Huit ans et demi après son arrivée en Gironde, celui qui est désormais le plus ancien de l’effectif bordelais était déjà étiqueté « joueur fragile » avant cette période. Forcément, ce passage à vide d’un an et demi n’arrange rien. Tiago a peut-être une explication.

La formation brésilienne en cause ?

« Ce sont peut-être des coïncidences mais il y a beaucoup de Brésiliens qui se blessent beaucoup et qui ne font pas une longue carrière et je pense que ça vient un peu de notre formation car elle tire beaucoup, analyse-t-il. Déjà, au niveau professionnel, il y a beaucoup de matchs. Et si je prends l’exemple de la formation, jusqu’à 20 ans, en France, un jeune s’entraîne une fois par jour et a un très bon suivi. Au Brésil, il y a le même suivi mais on s’entraîne deux fois alors que le corps de l’adolescent n’est pas encore fait. C’est la culture qui fait que l’on doit beaucoup jouer et s’entraîner. Il y a des organismes qui ne tiennent pas. Prenez Ronaldo, Ganso, Pato… ce sont des joueurs qui se sont beaucoup blessés. »

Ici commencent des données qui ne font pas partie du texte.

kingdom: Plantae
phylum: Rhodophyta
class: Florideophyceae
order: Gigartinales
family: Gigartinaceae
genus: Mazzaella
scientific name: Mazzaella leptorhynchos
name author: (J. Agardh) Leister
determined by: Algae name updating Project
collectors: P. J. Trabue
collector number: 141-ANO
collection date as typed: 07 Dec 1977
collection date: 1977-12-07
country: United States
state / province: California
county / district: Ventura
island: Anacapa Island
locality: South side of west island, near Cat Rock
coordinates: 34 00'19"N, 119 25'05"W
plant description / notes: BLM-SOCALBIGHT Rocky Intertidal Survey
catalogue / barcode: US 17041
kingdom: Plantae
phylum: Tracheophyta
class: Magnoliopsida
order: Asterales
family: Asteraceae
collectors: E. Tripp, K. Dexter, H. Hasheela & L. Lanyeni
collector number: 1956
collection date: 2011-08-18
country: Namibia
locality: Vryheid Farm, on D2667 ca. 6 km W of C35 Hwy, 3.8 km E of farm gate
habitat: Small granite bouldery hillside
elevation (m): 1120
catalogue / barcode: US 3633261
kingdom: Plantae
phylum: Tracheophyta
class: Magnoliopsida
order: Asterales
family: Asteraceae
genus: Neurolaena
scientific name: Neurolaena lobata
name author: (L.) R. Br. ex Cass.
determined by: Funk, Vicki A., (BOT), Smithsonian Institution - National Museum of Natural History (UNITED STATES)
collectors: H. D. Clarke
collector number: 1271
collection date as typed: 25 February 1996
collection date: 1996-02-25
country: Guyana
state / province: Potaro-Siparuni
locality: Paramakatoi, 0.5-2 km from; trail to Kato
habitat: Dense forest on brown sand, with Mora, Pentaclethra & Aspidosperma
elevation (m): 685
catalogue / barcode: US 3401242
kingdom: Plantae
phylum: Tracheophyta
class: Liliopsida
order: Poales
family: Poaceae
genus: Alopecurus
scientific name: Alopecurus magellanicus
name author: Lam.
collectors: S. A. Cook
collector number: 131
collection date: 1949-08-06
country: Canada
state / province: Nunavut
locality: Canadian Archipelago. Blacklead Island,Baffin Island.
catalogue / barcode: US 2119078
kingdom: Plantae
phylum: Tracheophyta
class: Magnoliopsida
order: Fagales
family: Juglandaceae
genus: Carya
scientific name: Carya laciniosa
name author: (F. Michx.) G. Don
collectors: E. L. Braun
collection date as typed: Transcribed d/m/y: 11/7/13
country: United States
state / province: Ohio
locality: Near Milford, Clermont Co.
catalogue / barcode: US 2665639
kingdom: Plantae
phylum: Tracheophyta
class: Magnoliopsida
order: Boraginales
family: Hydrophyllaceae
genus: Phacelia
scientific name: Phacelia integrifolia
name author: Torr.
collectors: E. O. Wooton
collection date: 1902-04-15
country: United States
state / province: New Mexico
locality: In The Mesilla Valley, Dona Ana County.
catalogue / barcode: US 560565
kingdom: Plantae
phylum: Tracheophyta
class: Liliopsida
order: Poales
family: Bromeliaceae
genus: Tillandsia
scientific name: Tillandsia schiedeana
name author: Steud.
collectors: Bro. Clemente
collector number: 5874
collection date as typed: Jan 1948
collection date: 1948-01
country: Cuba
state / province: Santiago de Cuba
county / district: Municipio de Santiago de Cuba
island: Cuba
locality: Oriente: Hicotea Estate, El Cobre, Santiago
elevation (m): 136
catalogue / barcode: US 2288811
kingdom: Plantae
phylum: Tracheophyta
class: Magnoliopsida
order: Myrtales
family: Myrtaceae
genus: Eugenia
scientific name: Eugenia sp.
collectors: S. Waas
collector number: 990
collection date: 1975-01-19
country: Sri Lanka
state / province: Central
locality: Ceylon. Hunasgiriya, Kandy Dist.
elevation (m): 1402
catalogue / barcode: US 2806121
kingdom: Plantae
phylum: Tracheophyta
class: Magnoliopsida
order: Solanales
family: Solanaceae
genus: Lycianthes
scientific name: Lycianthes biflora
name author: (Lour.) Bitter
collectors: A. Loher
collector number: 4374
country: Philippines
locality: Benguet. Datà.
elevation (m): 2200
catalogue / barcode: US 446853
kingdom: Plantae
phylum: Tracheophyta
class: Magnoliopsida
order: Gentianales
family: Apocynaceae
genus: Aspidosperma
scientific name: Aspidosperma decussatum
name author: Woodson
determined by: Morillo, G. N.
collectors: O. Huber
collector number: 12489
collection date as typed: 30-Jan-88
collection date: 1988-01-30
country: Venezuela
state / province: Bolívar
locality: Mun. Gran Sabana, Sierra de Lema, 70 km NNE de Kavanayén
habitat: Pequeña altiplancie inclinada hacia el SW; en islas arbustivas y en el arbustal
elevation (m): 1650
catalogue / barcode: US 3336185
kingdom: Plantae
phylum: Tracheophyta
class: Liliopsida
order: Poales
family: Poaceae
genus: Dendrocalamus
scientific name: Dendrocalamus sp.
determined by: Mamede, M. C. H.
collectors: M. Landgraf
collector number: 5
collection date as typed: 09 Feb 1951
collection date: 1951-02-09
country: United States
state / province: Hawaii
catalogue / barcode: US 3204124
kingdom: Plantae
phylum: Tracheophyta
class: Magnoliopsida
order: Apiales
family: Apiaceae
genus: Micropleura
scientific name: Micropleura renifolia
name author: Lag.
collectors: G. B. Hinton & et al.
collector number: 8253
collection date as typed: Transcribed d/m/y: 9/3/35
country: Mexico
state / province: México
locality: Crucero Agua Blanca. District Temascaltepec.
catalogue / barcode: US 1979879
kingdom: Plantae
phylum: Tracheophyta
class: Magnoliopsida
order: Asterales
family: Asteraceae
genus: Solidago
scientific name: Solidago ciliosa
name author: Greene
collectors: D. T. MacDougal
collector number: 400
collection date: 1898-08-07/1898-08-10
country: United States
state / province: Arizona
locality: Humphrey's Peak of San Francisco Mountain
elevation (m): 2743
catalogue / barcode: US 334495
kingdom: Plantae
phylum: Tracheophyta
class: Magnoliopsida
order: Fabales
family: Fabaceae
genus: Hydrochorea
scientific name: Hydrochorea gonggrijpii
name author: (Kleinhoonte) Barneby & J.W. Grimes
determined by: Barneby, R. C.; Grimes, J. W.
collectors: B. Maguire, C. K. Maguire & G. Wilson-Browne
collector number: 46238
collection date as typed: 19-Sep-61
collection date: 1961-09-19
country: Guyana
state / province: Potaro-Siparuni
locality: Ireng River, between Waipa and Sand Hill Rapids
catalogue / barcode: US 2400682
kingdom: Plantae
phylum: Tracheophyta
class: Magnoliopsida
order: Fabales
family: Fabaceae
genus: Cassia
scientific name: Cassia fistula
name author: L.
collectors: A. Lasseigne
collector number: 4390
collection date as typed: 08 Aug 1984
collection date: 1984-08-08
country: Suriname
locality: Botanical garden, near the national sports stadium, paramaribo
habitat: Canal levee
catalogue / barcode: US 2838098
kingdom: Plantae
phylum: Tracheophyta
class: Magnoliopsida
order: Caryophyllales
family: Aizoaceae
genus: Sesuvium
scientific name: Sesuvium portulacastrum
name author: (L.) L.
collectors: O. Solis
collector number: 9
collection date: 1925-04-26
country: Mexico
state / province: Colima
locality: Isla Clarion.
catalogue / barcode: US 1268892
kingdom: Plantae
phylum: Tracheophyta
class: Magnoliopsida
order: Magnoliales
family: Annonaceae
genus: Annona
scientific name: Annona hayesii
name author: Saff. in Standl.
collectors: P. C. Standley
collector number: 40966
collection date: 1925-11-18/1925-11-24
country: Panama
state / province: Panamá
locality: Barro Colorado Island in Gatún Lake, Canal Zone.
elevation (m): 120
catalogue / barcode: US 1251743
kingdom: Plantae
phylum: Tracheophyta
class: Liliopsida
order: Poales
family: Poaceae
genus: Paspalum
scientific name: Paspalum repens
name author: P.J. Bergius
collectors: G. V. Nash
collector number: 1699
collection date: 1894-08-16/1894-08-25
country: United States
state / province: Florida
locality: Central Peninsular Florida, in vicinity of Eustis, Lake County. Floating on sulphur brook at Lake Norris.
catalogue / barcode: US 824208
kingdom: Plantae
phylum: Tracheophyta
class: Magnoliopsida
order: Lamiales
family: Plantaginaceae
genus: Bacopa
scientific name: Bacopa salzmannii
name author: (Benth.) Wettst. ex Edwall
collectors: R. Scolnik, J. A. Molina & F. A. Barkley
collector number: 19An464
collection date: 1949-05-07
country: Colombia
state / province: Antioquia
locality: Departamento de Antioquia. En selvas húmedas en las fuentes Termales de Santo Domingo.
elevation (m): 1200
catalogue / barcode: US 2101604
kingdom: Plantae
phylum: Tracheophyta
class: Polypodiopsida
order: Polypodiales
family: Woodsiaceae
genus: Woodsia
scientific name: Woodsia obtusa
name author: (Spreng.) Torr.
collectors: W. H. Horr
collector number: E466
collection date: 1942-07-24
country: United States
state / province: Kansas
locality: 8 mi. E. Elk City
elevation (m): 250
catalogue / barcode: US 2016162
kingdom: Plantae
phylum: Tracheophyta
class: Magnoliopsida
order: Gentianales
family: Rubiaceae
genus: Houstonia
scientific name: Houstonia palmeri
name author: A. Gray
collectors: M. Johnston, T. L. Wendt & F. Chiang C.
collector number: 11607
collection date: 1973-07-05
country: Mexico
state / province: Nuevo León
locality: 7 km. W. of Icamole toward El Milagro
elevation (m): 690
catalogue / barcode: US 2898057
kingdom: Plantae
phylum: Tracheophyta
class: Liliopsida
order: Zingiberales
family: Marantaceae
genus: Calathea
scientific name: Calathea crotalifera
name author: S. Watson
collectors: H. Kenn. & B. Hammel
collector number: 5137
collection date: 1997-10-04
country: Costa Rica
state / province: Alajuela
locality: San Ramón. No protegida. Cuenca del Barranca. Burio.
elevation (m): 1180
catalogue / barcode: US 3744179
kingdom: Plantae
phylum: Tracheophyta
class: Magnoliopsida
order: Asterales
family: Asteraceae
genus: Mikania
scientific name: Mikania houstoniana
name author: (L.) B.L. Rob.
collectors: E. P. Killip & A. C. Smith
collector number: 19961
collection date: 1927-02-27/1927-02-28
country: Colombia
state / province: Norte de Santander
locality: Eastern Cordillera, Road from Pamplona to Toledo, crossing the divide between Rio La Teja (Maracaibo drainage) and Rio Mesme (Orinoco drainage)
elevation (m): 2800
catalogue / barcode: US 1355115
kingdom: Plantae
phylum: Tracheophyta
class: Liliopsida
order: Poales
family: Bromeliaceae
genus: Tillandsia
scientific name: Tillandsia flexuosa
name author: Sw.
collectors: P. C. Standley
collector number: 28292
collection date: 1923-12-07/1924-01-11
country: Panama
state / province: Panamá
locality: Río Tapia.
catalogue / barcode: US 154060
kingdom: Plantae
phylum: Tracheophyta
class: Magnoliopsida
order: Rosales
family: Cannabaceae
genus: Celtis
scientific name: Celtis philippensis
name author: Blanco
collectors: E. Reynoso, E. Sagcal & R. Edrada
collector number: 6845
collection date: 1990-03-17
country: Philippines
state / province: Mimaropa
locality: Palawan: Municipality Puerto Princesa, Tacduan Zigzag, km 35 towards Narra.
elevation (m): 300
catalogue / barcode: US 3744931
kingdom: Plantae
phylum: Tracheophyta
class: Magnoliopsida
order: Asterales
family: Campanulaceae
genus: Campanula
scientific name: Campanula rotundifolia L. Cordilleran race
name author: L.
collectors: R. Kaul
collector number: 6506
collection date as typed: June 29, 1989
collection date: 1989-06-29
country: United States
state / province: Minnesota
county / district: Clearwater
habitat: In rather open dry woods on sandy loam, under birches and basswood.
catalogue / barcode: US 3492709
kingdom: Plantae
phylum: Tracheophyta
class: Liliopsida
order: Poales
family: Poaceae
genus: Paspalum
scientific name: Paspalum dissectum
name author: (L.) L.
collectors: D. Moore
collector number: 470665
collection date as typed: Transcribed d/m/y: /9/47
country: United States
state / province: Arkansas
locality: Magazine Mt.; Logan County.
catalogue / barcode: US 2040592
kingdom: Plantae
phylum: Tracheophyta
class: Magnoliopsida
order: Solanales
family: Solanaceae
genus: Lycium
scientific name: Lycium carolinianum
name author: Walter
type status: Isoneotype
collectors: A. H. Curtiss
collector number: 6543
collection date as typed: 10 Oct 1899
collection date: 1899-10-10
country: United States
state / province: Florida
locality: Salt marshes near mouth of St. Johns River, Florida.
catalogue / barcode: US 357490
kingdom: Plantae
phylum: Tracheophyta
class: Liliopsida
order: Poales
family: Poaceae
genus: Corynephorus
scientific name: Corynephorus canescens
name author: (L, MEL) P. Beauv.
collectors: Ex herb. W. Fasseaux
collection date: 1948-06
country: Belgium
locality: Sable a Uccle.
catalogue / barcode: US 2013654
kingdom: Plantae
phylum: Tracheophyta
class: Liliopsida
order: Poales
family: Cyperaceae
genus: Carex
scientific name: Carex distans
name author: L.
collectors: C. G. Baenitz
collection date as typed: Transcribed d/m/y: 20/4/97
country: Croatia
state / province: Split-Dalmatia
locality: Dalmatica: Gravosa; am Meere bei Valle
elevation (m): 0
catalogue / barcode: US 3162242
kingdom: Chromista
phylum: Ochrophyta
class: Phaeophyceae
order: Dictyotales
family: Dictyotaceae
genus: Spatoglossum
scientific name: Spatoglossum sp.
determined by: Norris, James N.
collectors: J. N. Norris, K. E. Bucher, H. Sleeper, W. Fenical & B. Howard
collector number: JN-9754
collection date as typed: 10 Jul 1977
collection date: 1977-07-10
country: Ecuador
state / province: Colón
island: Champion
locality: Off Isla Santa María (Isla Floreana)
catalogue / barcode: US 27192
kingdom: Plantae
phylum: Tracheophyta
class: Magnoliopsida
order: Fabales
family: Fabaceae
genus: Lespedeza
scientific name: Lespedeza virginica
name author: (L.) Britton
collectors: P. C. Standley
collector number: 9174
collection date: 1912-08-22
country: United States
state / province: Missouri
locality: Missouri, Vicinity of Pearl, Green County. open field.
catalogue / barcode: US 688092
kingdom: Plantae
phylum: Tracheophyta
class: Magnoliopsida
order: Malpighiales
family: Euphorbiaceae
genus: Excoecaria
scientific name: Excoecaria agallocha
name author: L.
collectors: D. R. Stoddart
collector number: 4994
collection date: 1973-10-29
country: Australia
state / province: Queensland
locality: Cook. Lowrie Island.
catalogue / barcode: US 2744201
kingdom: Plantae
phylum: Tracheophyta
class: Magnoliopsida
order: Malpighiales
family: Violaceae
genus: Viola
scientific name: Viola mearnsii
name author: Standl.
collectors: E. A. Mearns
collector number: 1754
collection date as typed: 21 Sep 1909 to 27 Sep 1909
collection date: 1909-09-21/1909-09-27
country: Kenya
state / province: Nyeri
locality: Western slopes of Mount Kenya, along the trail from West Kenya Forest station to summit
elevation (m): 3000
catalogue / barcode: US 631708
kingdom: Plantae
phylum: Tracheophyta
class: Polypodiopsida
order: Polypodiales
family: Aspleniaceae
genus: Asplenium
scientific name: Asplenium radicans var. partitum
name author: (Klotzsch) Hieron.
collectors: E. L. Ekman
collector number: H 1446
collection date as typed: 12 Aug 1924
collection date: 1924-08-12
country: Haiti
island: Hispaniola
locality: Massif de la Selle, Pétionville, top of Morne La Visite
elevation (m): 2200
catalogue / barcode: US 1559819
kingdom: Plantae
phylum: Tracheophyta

Malgré cette longue traversée du désert, Jussiê devrait encore avoir son mot à dire dans la hiérarchie des attaquants girondins la saison prochaine. « Il sait qu’il est attendu, désiré, voulu, déclarait son coach, Willy Sagnol, en mars dernier. Ça a été dommage de le voir absent aussi longtemps. C’est un grand buteur. » Un discours qui prouve bien que le Brésilien, dont le profil technique n’a pas d’égal au sein de l’effectif, sera une réelle plus-value pour le groupe de Sagnol. A condition que le physique tienne cette fois-ci.